Fed funds futures are not an accurate measure of what the Treasury market is pricing in for the Federal Open Market Committee's rate decision, a strategist in New York says.

Market participants are weighing what the FOMC will decide at 2:15 p.m. EDT. Fed fund futures show that a quarter-point rate cut is fully priced in and imply a 6% chance of a 50 basis point cut.

But Carl Lantz, an interest rate strategist at Credit Suisse First Boston, said the futures contracts aren't an accurate measure of Treasury market expectations.

Fed funds futures contracts settle at the average effective rate for the month, not the Fed's target. Effective Fed funds have traded between 7% and 0.5% in the past 24 hours.

Lantz said the Fed funds market isn't pricing in a lower target but is instead pricing in massive liquidity injections. Those injections will push the effective rate below 2% and pull down the monthly average, Lantz said.



"Fed fund futures, if anything, are pricing in liquidity measures," he said. "Treasuries are not expecting a cut."

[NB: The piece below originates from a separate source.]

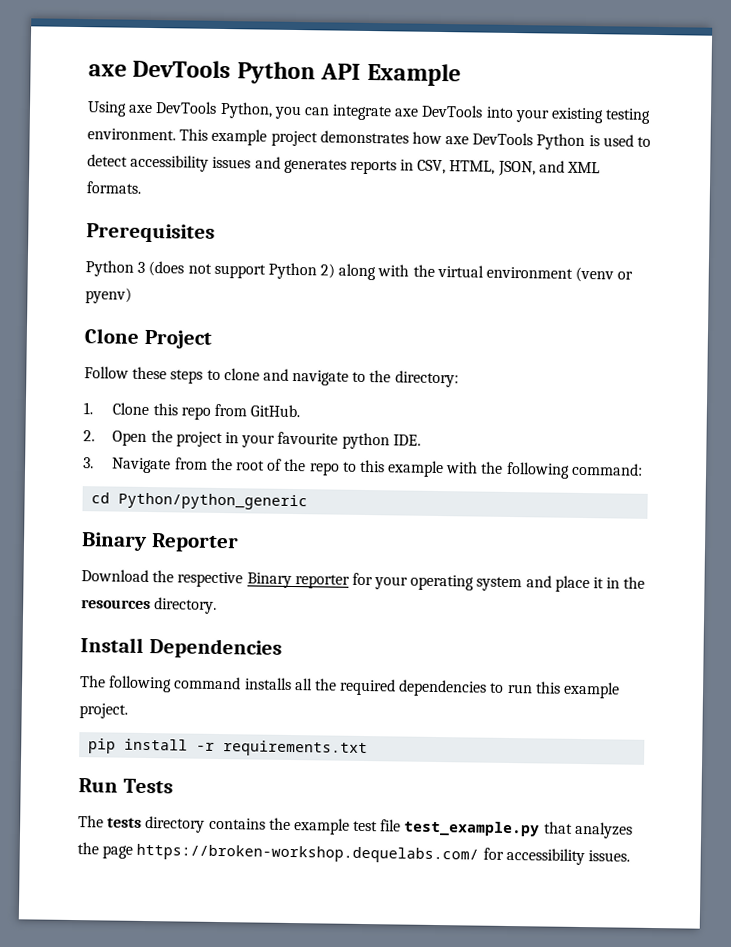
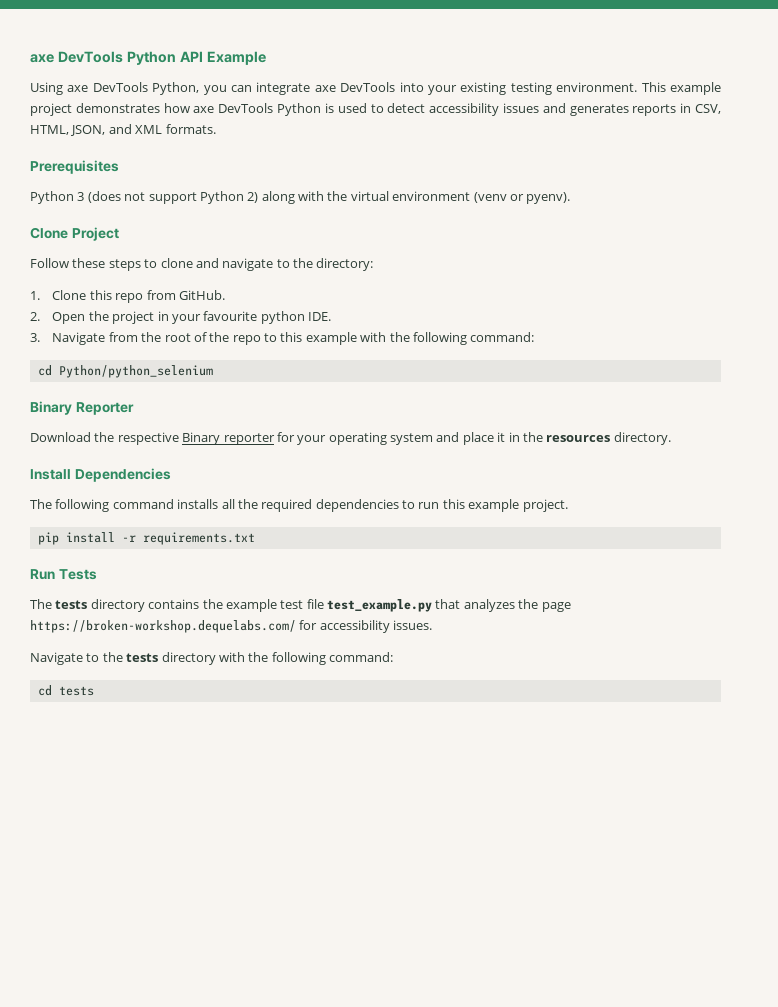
[85,287,132,304] pyenv) -> [526,192,571,204] pyenv).
[118,492,309,511] Python/python_generic -> [58,365,213,378] Python/python_selenium
(630, 856) none -> [30,652,393,665] [37,685,94,696] // Navigate to the tests directory with the following command: // cd tests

Lending credence to the idea are Fed fund options. The derivatives aren't as closely followed and less liquid but paint a somewhat different picture. They are pricing in a 41.7% of no change in rates, a 40.2% chance of quarter-point cut, an 11.3% chance of a 50 basis point cut and a 3.8% chance of a 75 basis point cut.

Lantz said he doesn't believe the Fed will cut but that officials will leave the door open for future cuts.

"I think they should ease but probably will not ¥ I don't think [the Fed] is going to do an about face," he said.